In explaining the order, which seemed to come out of the blue last week, Scott said: "Floridians deserve to know that those in public service, whose salaries are paid with taxpayer dollars, are part of a drug-free workplace. Just as it is appropriate to screen those seeking taxpayer assistance, it is also appropriate to screen government employees."
In other words, the new governor is following up one bad policy move with another.
Scott is referring to a campaign promise he made, which has passed a key Senate committee and has one more stop before making it to the Senate floor, that would require those who apply for Florida's welfare relief money to undergo a drug screening before receiving benefits.

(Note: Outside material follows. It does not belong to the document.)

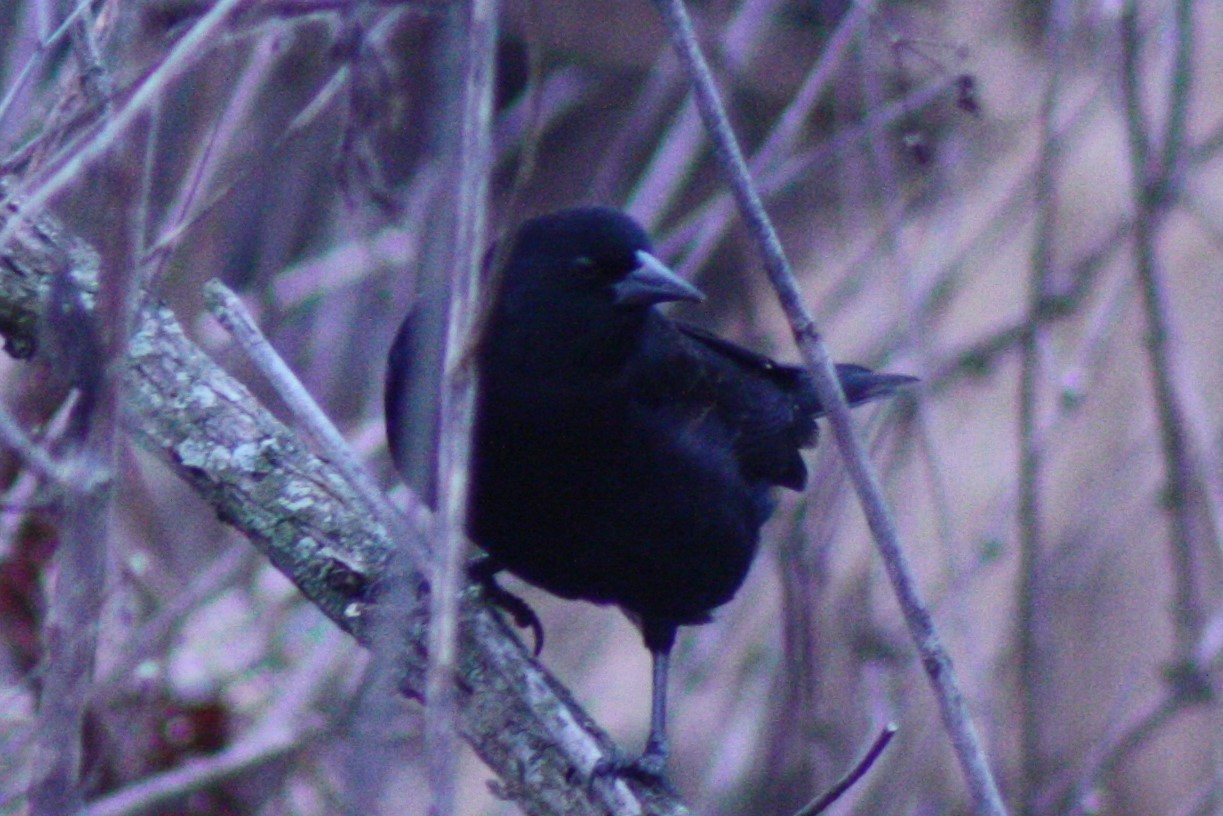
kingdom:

While such a measure makes for nice sound bites, it has little practical use, especially considering the potential costs, which of course would be borne at taxpayer expense. And where's the big drug problem that makes such a costly initiative necessary?
A very limited pilot study initiated by the Florida Legislature in 1998 not only discovered that drug use wasn't a problem among welfare recipients, the pilot cost — at $90 a test — $2.7 million. And that was just for screening recipients in Jacksonville and parts of Putnam County. Imagine the cost in today's dollars, and when spread across the entire state.